High Pressure Treatment for Improving Water Vapour Barrier Properties of Poly(lactic acid)/Ag Nanocomposite Films

Effects of high pressure treatment (0, 200 and 400 MPa) on water vapour barrier, microstructure, thermal, and mechanical properties of poly (lactic acid) (PLA)/Ag nanocomposite films were investigated. The migration behavior of nano-Ag from the nanocomposite films in the presence of 50% (v/v) ethanol as a food simulant was also studied. The water vapour barrier properties increased as pressure was applied to film-forming solutions. High pressure treatment enhanced the mutual effect between PLA and nanoparticles, leading to a more compact network structure in PLA/Ag nanocomposite films. Furthermore, PLA/Ag nanocomposite films treated by high pressure were significantly affected by microstructure, thermal, and mechanical properties when, compared with untreated samples. High pressure treatment at 200 to 400 MPa significantly (p < 0.05) reduced the migration of nano-Ag from the films. Overall, high pressure treatment on film-forming solutions showed potential in improving the functional properties of nanocomposite films, especially in relation to water vapour barrier properties.

The Quality Evaluation of Postharvest Strawberries Stored in Nano-Ag Packages at Refrigeration Temperature

Different percentages (0%, 1%, 5%, and 10%) of nano-Ag particles were added to polylactic acid (PLA) to make an active nanocomposite packaging film. Strawberries were packaged by the nanocomposite films and stored at 4 ± 1 °C for 10 days. The freshness of strawberries was assessed by regularly measuring the physicochemical properties of the strawberries in each packaging film. The difference in the freshness of strawberries was evaluated by determining the following parameter changes: weight loss, hardness, soluble solids, titratable acid, color, vitamin C, total phenol, free radical scavenging activity, peroxidase activity, and sensory evaluation. The results revealed that the active nanocomposite packaging film has better preservation effect when compared with pure PLA film. Its preservation effect is mainly reflected in the more effective reduction of vitamin C loss, delaying the decline of total phenols and 1-Diphenyl-2-picrylhydrazyl (DPPH) in strawberries. It also showed better physical properties. The results showed that the PLA nanocomposite packaging film could effectively preserve freshness of strawberries.

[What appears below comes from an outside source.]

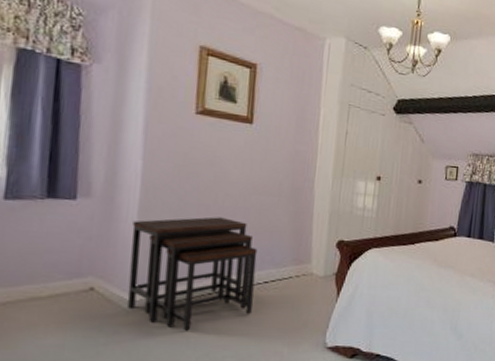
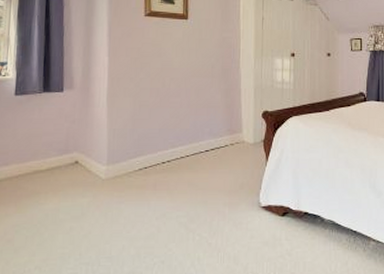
desk: present [126,217,258,331] -> none [102,98,199,195]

Effect of High Pressure Treatment on Poly(lactic acid)/Nano–TiO2 Composite Films

The microstructure, thermal properties, mechanical properties and oxygen and water vapor barrier properties of a poly(lactic acid) (PLA)/nano-TiO2 composite film before and after high pressure treatment were studied. Structural analysis showed that the functional group structure of the high pressure treated composite film did not change. It was found that the high pressure treatment did not form new chemical bonds between the nanoparticles and the PLA. The micro-section of the composite film after high pressure treatment became very rough, and the structure was depressed. Through the analysis of thermal and mechanical properties, high pressure treatment can not only increase the strength and stiffness of the composite film, but also increase the crystallinity of the composite film. Through the analysis of barrier properties, it is found that the barrier properties of composite films after high pressure treatment were been improved by the applied high pressure treatment.